The Welsh wing Liam Williams was so impressive in all regards in a team which was completely overpowered that he might be my runner-up. It is difficult for any player to shine when their side is getting hammered, and wings are often at the mercy of what is going on around them. Williams was excellent, and turned his talents to defensive brilliance in Dunedin.
But the eye was drawn somewhere else watching a replay of the third test. Hand on heart, Aaron Smith might be the best halfback I've seen, from any country. Yes, it's a pointless exercise judging players from different ages, and sometimes even those from the same age. But Smith deserves recognition, as already belonging in the pantheon.
Gareth Edwards - the Welsh maestro - will never be dislodged from many hearts as the finest player to wear the number nine jersey.
There have been many great halfbacks, but Edwards was something else by every account. His timing and burst of energy to finish THAT try for the Barbarians against the All Blacks at Cardiff Arms Park in 1973 said it all. Watching replays still sends shivers down the spine. There is another iconic image of Edwards, from the triumphant Lions tour of New Zealand in 1971, when the timing and power of a fend on Bob Burgess seems to lift the first five-eighths off the ground.

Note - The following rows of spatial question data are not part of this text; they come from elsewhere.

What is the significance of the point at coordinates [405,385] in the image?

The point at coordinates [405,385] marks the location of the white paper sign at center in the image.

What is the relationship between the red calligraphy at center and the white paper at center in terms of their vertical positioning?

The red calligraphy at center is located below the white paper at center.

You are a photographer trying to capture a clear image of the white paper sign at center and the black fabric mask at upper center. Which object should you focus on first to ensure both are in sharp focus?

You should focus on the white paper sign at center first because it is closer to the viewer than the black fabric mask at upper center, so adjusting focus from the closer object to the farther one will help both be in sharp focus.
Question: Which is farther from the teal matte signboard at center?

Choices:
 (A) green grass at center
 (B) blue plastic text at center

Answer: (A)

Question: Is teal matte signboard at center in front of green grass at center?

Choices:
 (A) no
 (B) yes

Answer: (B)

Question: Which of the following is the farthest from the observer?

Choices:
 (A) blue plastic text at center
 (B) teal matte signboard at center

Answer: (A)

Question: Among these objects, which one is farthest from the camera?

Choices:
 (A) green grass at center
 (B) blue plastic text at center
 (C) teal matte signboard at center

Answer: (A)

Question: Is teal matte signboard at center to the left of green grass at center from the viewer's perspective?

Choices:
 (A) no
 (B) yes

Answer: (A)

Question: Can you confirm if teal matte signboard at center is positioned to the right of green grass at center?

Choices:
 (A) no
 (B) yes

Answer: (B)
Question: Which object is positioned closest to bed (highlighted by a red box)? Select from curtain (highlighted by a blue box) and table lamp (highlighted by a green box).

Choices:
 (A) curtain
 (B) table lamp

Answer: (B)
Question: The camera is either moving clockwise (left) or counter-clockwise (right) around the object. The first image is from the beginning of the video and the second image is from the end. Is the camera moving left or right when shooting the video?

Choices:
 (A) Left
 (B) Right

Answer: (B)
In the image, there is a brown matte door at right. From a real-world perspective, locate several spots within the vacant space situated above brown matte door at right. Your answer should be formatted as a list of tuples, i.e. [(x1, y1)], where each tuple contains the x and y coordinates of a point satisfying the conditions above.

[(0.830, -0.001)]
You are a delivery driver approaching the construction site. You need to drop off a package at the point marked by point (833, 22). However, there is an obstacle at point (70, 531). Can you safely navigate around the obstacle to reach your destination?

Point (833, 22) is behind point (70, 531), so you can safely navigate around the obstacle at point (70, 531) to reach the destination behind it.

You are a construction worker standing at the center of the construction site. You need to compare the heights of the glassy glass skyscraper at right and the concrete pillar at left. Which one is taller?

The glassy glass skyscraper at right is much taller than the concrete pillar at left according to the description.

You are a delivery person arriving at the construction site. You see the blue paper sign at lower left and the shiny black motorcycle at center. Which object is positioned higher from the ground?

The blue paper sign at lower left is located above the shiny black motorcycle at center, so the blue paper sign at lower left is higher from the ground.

From a New Zealand perspective, no halfback has had an aura to match that of Sid Going. Super Sid was by no means immaculate, but when at his best, his teams could indulge in nine man rugby and due to his passing frailties, often did. Dave Loveridge was immaculate. There have been many other fine halfbacks, from South Africa and Australia in particular. But none like Aaron Smith.
The speed of his passes and relentless accuracy of everything he does is so metronome-like that you get to a point of taking it for granted. Smith is a machine with flair and to use a wholly appropriate sports cliche, has re-defined the standards of a position.
His kicking and passing is based on pure techniques which never falter, from a perfect anchoring of the feet to the sweeping follow through from his passes and the head remaining aimed at the point of contact after punts. Throw in those darting runs, the linking, picking out opportunities with off-the-cuff long passes, the energy and enthusiasm...he's the best we've ever had by a long chalk.
It means the All Blacks' first receivers are at a huge advantage, and Smith's prowess will also provide vital space as Steve Hansen and friends build a new backline, a job that is not going entirely to plan.
When the Chiefs' Tawera Kerr-Barlow emerged, it looked as though the All Blacks had uncovered an outstanding attacking halfback. For one reason or another, he hasn't quite kicked on. The main reason he won't kick on is Aaron Smith - no one is close to challenging for his jersey.
The little halfback does have an annoying trait, the over clapping and celebrating of battles within the battle, like big scrum wins. Mr Clappy must drive the opposition quietly mad but when it comes to dealing with Smith, psychological warfare is the least of their problems. There has been a lot written about him, and his excellence is hardly a secret. Joining in is irresistible.